> **Text excerpt**:
= = =
European Entertainment Stocks Up at Midyear Mark
Led by the likes of Germany's ProSieben, Italy's Mediaset and Britain's ITV, many companies have outperformed the broader European market.
The stocks of big European entertainment companies, from British TV giant ITV and France's Vivendi to Germany's ProSiebenSat.1 and Italy's Mediaset, on Tuesday wrapped up the first half of 2015 with gains of varying sizes.
Overall, ProSieben, Mediaset and ITV were among the biggest gainers in the first six months of the year as many sector stocks outperformed the 11.3 percent gain in the broad-based Stoxx Europe 600 index.
Over the past couple of days, European markets have been rattled by Greece's debt crisis, hanging a cloud over economies on the continent and the outlook for media and entertainment companies. "These are hard times," Sanford C. Bernstein analyst Claudio Aspesi tells THR.
Here is a look at the performance of the stocks of key European entertainment sector players at the end of the first half of 2015.
The German TV powerhouse ended the first half of 2015 at €44.30, compared with its 2014 close of €34.83, up 27.2 percent for the year so far.
Whittaker recently highlighted the stock's valuation lead over pan-European broadcaster RTL. "Part of this gap is because ProSieben is perceived as a purer German TV advertising play," he said, but also "because ProSieben has successfully presented itself as an increasing diversification play."
= = =
(Saved entries)
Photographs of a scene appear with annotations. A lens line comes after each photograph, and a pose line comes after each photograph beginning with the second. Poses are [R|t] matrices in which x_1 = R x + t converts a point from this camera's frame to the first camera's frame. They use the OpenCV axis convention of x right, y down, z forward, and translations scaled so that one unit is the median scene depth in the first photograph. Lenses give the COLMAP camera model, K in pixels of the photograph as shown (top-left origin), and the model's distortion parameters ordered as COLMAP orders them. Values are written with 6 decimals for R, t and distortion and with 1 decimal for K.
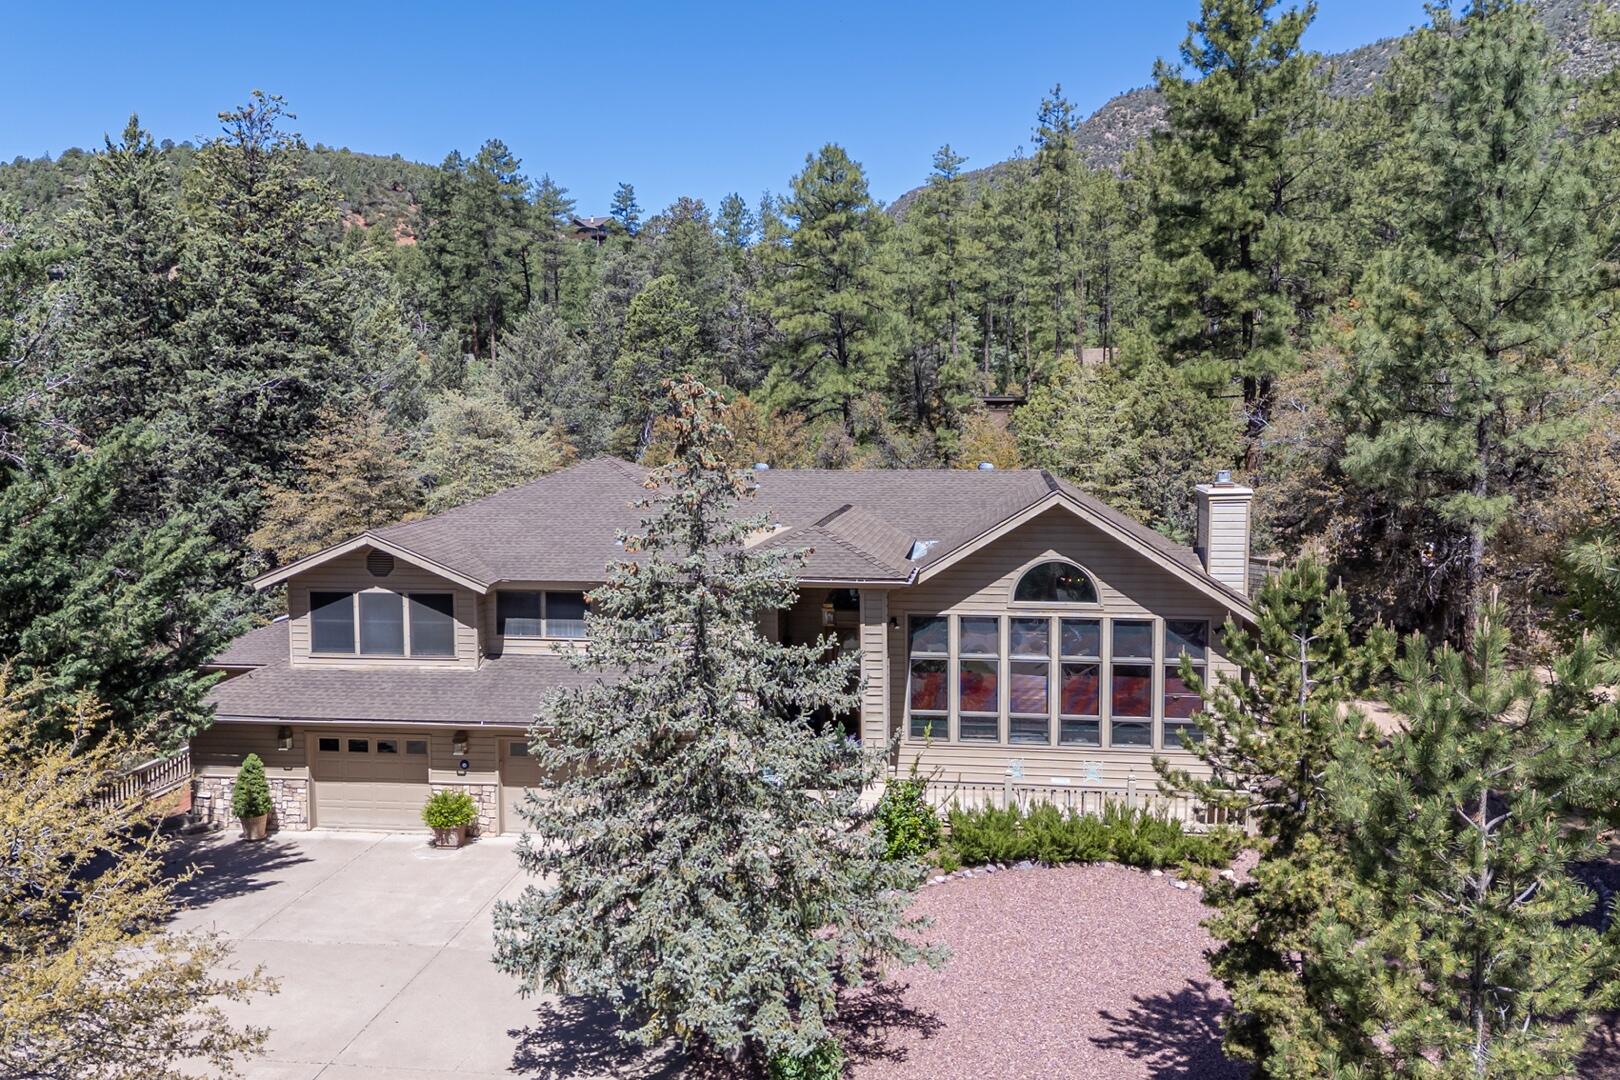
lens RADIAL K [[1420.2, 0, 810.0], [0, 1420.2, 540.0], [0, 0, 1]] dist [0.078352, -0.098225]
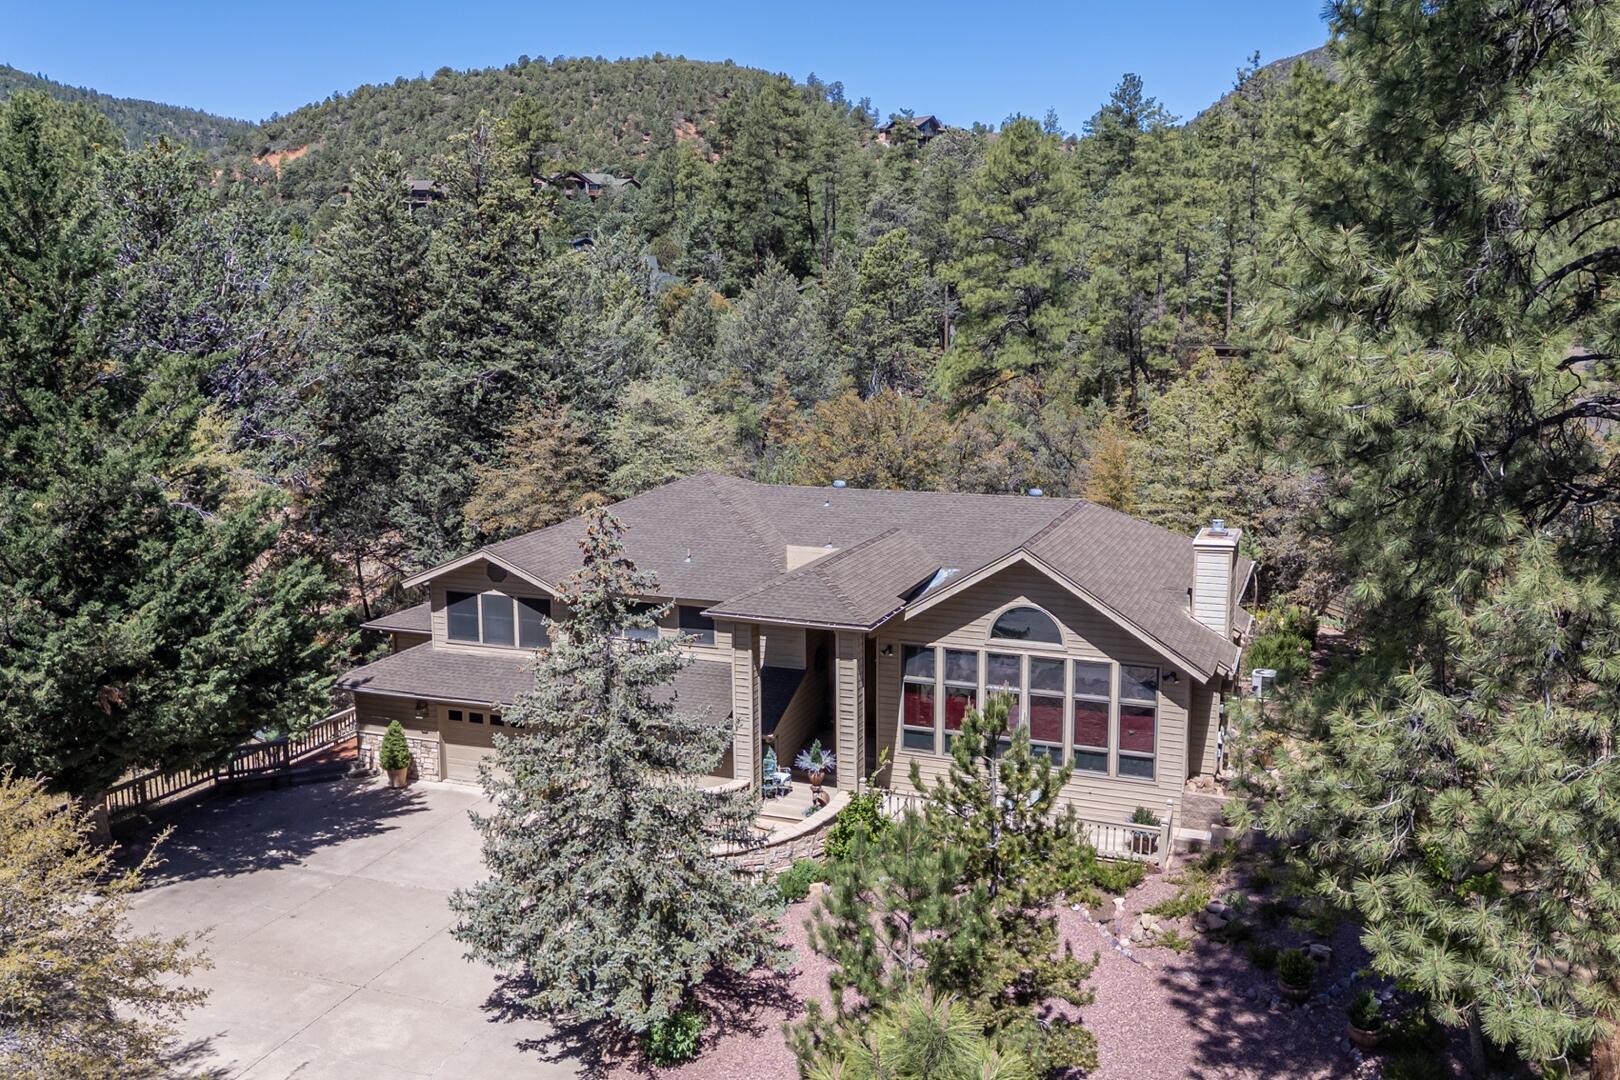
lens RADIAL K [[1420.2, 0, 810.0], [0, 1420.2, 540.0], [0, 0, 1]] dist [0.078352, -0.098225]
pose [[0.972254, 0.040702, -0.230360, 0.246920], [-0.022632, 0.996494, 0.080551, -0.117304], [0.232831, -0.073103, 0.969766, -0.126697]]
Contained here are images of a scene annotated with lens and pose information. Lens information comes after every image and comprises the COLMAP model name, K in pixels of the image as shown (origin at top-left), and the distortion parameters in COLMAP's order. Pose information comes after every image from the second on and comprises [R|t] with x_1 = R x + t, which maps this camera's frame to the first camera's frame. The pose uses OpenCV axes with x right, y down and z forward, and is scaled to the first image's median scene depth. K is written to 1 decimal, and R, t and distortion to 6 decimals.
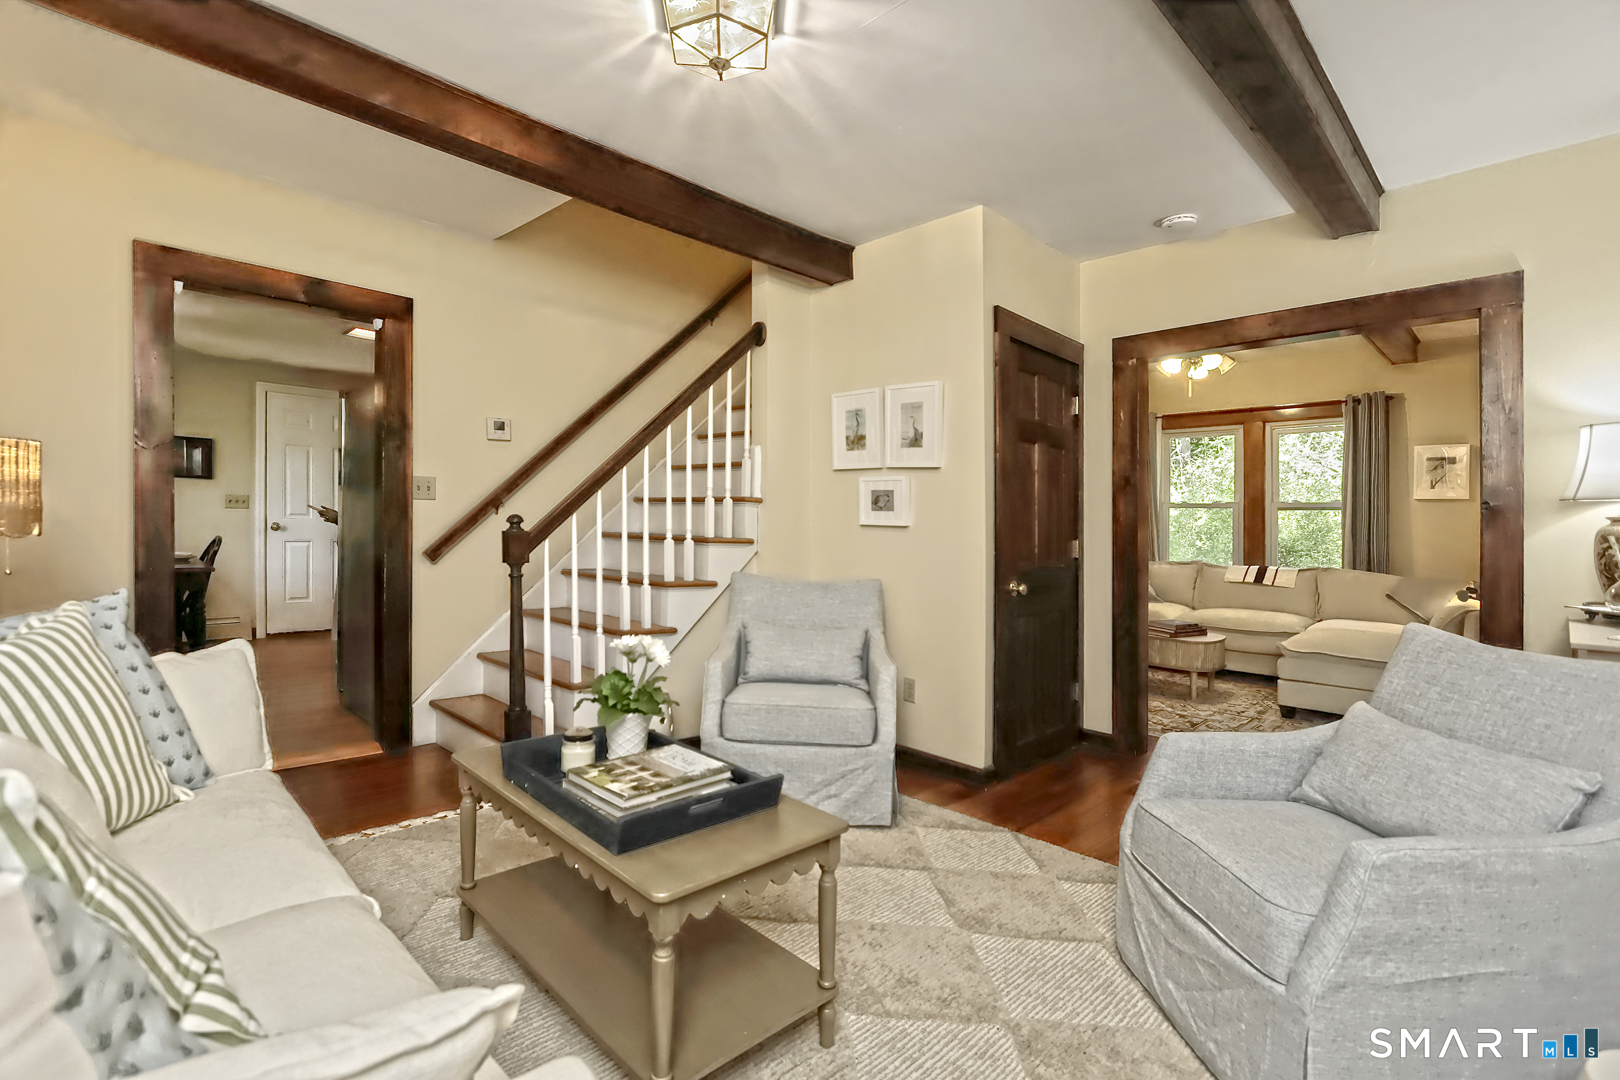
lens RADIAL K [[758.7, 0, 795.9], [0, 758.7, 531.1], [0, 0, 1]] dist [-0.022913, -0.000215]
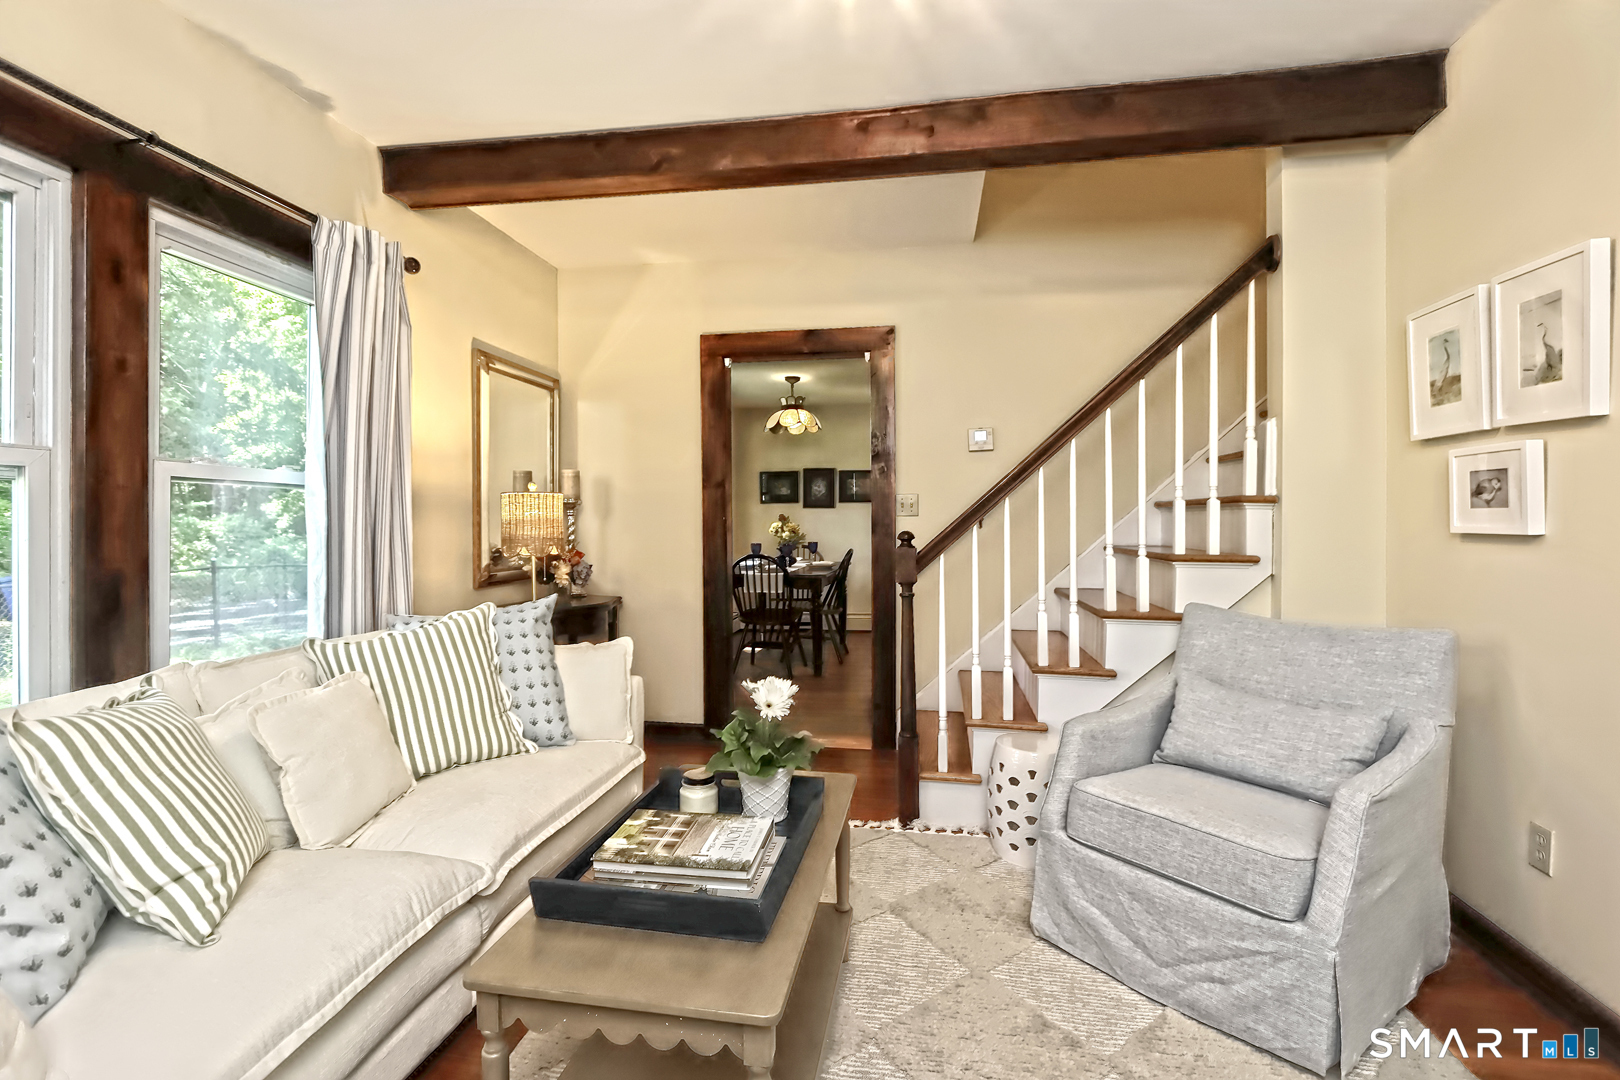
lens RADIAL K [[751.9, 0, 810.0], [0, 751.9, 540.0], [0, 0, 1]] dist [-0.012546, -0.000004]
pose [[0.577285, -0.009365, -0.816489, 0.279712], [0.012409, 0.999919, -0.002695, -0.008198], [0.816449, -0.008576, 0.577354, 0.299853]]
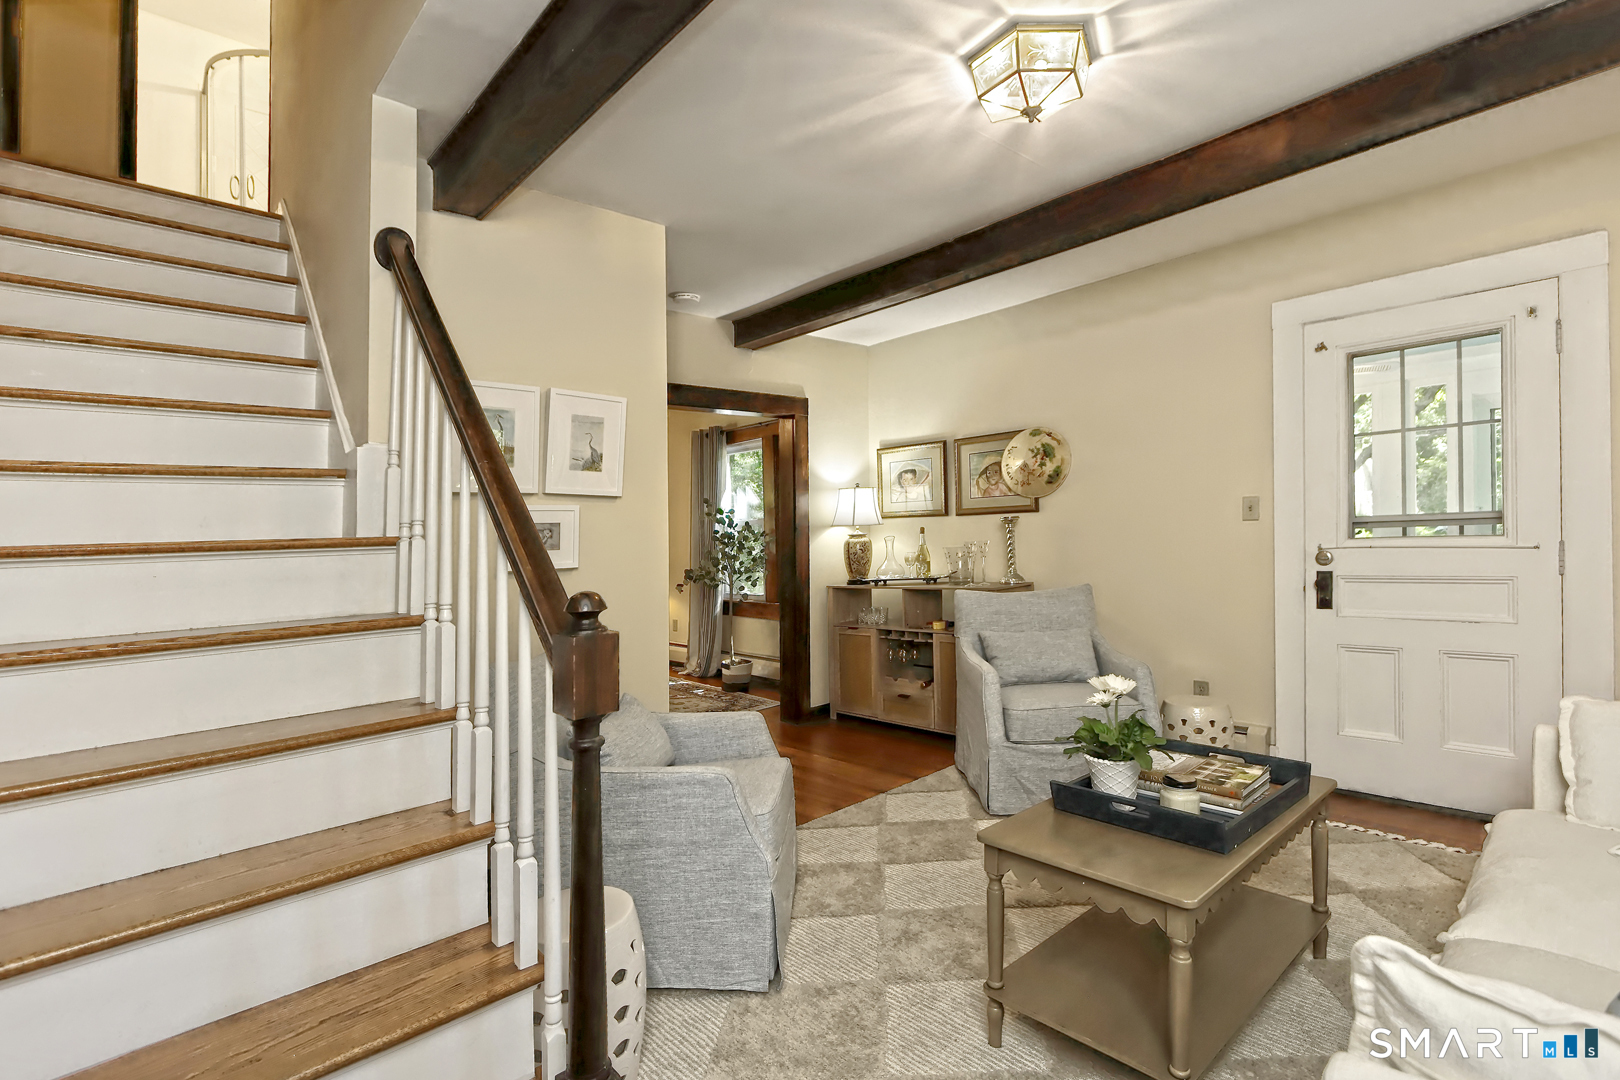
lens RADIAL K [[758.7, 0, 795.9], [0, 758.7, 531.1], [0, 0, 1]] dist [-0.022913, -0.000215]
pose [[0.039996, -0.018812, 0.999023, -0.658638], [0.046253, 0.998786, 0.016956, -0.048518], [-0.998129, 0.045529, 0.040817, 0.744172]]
= = =
> **Work task 1**:
In the article on European entertainment stocks, how much did the Stoxx Europe 600 index gain in the first half of 2015?
> **Work task 2**:
Please resume the article on European entertainment stocks, starting after its final sentence.

> **Answer space 1**:
11.3 percent.

> **Answer space 2**:
The Italian media conglomerate founded by Silvio Berlusconi has seen its ups and downs.
On Tuesday, its stock closed at €4.31, compared with €3.44 at the end of 2014. That left it up 25.3 percent for the first six months of 2015.
Amid the Greek debt crisis, some have said Italian, Spanish and other Southern European stocks could be hurt amid contagion fears. Mediaset is among those at risk, says Aspesi. "It is worse to be dependent on advertising than subscriptions revenues, and it is better to be in more solid countries than in the peripherals, so ITV is faring better than Mediaset," he tells THR.
The British TV networks and production giant continues a strong run for its shares. On Tuesday, its stock closed at 263.30 pence, up 22.4 percent for the year to date from 215.20 pence.
Analysts continue to like the stock and the company's continued acquisition of content production firms.
"Valuation remains attractive relative to history and, in our view, does not reflect some upside opportunities (regulatory changes, perhaps M&A)," said Aspesi in a recent note to investors. "As a result, we raise our target price to £3.25."
The pan-European pay TV giant, in which Rupert Murdoch's 21st Century Fox holds a 39 percent stake, ended the first half of the year at 1,037 pence after closing 2014 at 899 pence, an increase of 15.4 percent.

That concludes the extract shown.